When I turned seventeen, I asked my parents for a turtle. When they gave me their gift, they gave me two options: a real turtle or the cash that would have paid for the turtle and all its supplies — I went with the cash.

(I finally have my own real turtle now — I got her on my own, no birthday required, and it’s been fun to have a childhood dream fulfilled).

Me and Nel

Today, I turn twenty-seven. And oddly, these three memories of birthdays from my past feel extra poignant for me. They seem to carry with them a pure freedom and decisiveness that feels lacking in this stage of my life.

In the last few days leading up to my birthday, I realized I’ve never felt more aimless or lacked more vision than I do now walking into my twenty-seventh year. I feel stuck, and I’m not really sure about a lot of things.  

However, as life has happened and I’ve shown up to it, I’ve discovered over the last year that I finally have two strong legs beneath me, ones with knees that don’t buckle under the weight anymore. I know a strength and a security that once was so foreign but now feels like custom armor holding up my back. 

A once deep, crippling loneliness that lived in my bones is gone, and while I love it and take it when people see me and take time to know me, I don’t need them to anymore, because I know God a lot better than I once did and He has filled those holes for me. 

What a prize that is. That feels like a strange choice of words, but it really feels like a free prize I was given at the state fair — a special, treasured gift, just for me. 

And so even in the midst of crises, and more frustrating health issues, and outrageous stress, and feeling unsure about my life and future, I know a few things for certain because I’ve tried them and they’ve returned to me true:

In a stage of life where it feels impossible to trust myself, to know the God-given desires of my heart, to see the path laid out before me, and to live in a semi-state of ambiguity because we just can’t see everything all at once and make sense of it — I’m trying not to get ahead of God in the work.

Someone told me the work starts closer, starts with practicing quiet again to re-learn what my voice sounds like, and the voice of God.

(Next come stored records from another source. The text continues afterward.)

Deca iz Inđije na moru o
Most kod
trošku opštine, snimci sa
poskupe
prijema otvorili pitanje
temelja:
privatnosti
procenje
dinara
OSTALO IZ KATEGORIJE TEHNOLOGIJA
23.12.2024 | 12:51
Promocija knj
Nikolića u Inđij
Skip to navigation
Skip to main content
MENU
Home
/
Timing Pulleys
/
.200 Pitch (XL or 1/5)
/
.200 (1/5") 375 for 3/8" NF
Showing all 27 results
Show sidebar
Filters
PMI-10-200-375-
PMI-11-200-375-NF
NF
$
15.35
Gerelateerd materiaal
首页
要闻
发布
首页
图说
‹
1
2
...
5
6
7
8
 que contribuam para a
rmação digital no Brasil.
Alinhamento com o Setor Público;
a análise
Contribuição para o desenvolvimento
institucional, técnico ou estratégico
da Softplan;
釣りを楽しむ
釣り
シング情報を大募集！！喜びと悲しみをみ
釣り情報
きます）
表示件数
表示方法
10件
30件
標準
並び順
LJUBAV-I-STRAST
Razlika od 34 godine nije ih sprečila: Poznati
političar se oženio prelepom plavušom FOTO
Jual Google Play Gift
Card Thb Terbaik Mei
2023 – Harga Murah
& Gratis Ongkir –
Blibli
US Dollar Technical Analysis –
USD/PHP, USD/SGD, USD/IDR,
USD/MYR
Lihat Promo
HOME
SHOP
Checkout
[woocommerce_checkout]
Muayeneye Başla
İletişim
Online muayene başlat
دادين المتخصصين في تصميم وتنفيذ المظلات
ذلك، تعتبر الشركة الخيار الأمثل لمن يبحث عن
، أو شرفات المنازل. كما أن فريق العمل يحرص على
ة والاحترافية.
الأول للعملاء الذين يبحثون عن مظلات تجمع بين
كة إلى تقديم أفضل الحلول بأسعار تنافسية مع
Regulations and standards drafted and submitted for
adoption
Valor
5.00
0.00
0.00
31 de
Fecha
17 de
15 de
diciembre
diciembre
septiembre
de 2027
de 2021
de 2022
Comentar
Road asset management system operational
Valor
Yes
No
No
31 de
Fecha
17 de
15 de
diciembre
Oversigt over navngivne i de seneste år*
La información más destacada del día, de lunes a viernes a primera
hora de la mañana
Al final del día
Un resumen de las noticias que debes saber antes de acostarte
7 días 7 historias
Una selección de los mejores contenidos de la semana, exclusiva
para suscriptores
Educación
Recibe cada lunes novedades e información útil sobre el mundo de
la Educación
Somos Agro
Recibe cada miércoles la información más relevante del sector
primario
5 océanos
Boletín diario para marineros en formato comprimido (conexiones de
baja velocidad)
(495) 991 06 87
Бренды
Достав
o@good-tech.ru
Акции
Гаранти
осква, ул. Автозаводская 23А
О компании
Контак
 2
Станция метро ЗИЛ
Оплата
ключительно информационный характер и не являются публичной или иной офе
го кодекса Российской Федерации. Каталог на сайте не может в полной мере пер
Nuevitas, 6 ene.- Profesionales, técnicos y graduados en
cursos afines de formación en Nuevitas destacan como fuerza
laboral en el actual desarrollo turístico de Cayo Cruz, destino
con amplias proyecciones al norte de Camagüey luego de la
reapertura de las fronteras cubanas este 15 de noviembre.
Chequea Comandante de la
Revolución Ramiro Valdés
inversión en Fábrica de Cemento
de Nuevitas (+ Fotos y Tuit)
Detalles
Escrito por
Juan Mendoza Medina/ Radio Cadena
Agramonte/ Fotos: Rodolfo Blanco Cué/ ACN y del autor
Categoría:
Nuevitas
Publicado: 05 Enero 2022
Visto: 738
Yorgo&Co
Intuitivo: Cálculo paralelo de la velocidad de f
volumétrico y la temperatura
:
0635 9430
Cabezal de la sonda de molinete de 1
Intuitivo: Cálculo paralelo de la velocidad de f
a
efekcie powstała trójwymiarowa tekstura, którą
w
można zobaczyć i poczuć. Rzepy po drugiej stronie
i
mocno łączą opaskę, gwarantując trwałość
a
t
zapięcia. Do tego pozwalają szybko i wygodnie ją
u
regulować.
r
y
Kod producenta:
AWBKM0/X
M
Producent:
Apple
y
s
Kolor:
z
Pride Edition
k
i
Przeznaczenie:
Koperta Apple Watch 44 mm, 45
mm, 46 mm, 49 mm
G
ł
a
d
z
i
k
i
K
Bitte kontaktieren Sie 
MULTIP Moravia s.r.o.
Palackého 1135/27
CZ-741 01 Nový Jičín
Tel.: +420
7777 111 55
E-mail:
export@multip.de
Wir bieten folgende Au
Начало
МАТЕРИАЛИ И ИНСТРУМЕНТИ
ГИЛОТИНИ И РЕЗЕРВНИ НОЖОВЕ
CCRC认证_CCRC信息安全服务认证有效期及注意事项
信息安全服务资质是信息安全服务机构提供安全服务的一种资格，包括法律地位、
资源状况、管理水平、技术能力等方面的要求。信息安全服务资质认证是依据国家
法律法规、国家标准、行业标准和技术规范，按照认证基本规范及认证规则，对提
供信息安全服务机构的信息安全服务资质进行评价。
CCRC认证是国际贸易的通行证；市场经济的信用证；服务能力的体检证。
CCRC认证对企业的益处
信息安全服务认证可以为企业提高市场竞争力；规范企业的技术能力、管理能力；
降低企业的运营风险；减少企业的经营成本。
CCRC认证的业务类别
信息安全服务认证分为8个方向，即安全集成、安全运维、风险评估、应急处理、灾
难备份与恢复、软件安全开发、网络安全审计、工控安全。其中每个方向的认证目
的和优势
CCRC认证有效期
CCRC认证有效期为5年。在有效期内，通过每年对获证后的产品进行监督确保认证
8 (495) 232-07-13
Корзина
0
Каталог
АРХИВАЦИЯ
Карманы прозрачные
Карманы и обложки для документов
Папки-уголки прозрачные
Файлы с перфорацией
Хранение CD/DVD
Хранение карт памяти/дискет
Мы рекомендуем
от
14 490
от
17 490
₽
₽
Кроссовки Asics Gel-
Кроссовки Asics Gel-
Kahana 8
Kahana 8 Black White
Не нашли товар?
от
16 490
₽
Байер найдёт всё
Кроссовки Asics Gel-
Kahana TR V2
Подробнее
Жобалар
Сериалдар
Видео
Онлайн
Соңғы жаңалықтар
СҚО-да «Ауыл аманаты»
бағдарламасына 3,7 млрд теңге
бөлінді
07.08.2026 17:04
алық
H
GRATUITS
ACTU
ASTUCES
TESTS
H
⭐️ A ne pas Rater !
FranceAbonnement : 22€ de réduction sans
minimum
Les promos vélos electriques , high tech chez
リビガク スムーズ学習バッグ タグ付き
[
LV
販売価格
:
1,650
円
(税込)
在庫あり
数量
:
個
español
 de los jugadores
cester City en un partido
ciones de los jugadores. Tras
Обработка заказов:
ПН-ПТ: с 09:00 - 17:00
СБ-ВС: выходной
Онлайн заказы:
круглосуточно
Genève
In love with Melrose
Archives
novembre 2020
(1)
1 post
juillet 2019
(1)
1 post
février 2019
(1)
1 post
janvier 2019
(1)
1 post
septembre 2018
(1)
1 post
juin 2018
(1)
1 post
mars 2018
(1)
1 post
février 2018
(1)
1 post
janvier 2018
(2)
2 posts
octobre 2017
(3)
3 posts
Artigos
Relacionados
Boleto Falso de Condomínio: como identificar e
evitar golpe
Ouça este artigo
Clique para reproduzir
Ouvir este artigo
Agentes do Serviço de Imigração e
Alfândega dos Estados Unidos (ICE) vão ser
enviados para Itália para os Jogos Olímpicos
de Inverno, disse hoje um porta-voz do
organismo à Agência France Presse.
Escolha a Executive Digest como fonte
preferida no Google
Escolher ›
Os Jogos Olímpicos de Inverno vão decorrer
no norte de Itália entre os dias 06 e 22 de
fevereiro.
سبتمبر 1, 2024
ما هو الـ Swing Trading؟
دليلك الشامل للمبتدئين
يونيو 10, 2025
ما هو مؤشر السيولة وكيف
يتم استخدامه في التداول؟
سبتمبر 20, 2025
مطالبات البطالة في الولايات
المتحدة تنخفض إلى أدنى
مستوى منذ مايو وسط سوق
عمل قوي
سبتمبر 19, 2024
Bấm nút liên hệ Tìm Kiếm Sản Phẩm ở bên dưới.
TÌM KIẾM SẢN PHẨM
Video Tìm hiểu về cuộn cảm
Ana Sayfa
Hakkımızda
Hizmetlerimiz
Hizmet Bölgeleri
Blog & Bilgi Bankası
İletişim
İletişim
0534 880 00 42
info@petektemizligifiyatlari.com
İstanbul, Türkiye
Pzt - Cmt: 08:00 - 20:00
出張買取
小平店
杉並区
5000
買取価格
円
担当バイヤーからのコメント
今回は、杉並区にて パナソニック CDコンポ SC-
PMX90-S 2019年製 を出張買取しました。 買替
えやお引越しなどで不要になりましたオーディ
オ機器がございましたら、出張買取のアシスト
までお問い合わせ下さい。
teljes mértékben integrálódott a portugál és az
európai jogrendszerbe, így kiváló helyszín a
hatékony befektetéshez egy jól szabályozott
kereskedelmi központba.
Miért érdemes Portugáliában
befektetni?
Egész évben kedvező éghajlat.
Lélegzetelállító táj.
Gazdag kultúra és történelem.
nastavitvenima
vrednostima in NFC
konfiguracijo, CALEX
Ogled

It feels hard to practice this right now, and the quiet feels too loud. But I’m pocketing the moments where the quiet comes easy, and it stays quiet — like when I go outside to watch my turtle just be a turtle, and I’m finding myself surprised to be filled with such enjoyment and delight at watching her be her.

Maybe doing so re-members me to a little girl who knew herself better than I do, one who carries the faint whiff of the state fair and turtle dreams.

Maybe year twenty-seven will be a year where I get to become more familiar with her again, with who God designed me to be, and the parts of myself that He takes delight in.

I wonder what she’ll be like. 

Soli Deo Gloria.


One thought on “What I Know for Certain

  1. Happy Birthday, Katelynn! Welcome to the 27 club, the water is bubbly and the coffee needs to have espresso. 😅 But seriously, what a good time to reflect on what God has done and who he says we are!